Over the past decade, the two research areas of probabilistic databases and probabilistic programming have intensively studied the problem of making structured probabilistic inference scalable, but—so far—both areas developed almost independently of one another. While probabilistic databases have focused on describing tractable query classes based on the structure of query plans and data lineage, probabilistic programming has contributed sophisticated inference techniquesbased on knowledge compilation and lifted (first-order) inference. Both fields have developed their own variants of—both exact and approximate—top-k algorithms for query evaluation, and both investigate query optimization techniques known from SQL, Datalog, and Prolog, which all calls for a more intensive study of the commonalities and integration of the two fields.
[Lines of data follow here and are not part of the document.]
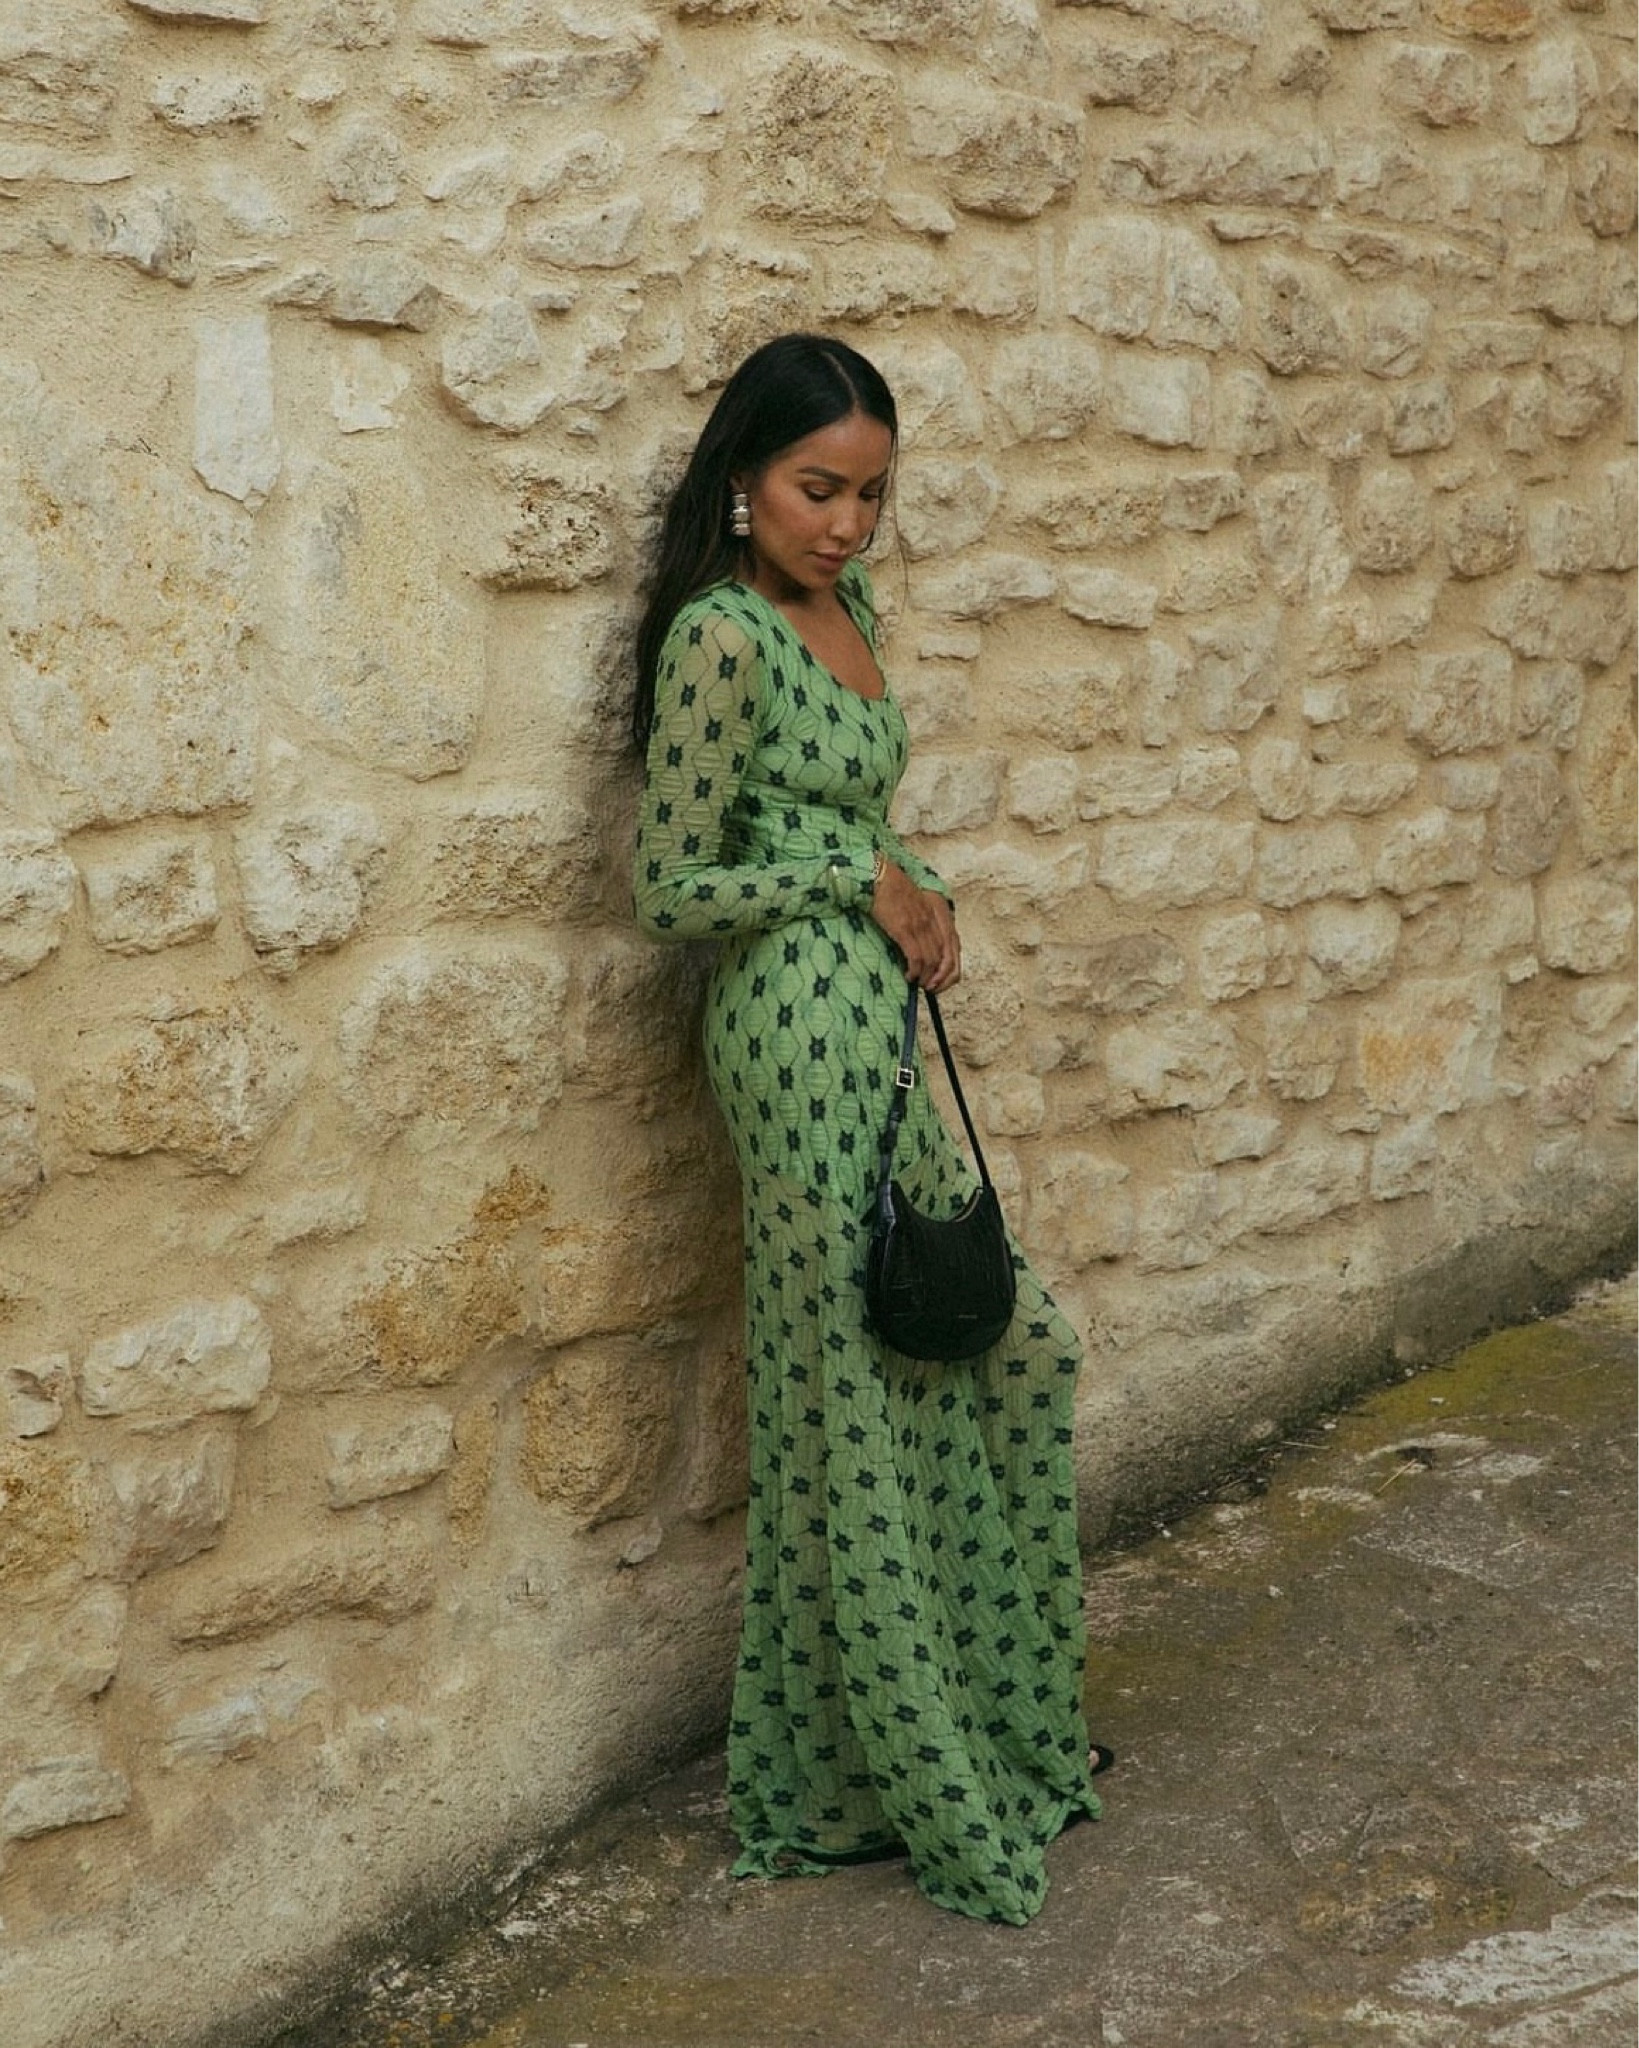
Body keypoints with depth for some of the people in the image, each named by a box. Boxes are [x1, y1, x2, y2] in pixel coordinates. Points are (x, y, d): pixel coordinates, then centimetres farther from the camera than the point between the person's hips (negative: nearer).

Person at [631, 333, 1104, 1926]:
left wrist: (916, 893, 1)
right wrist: (865, 876, -12)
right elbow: (668, 887, -15)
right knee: (853, 1393, 1)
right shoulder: (722, 637, -15)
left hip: (877, 1029, 9)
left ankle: (994, 1719, 32)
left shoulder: (843, 608, 11)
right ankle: (863, 1775, 18)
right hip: (801, 1030, -9)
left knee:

Moreover, we believe that natural-language processing and information extraction will remain a driving factor and in fact a longstanding challenge for developing expressive representation models which can be combined with structured probabilistic inference—also for the next decades to come.



Martin Theobald is an Associate Professor for Databases and Information Retrieval at the University of Antwerp. Before joining the ADReM research group in Antwerp in 2012, he spent four years as a Senior Researcher at the Max-Planck-Institute for Informatics in Saarbrücken. Between 2006 and 2008, Martin was a Post-Doc at the Stanford Infolab, where he worked on the Trio probabilistic database system. Martin obtained a doctoral degree in Computer Science from Saarland University in 2006. For his dissertation with the title “Efficient Top-k Query Processing for Text, Semistructured, and Structured Data”, Martin received several awards, including an ACM-Sigmod Jim Gray Dissertation Award “Honorable Mention”. Martin is currently a member of the editorial advisory board of Elsevier's Information Systems, and he served on the program committees and as a reviewer for numerous international journals, conferences and workshops, including TODS, TKDE, VLDB-J, PVDLB, SIGMOD, SIGIR, ICDE, WSDM and WWW.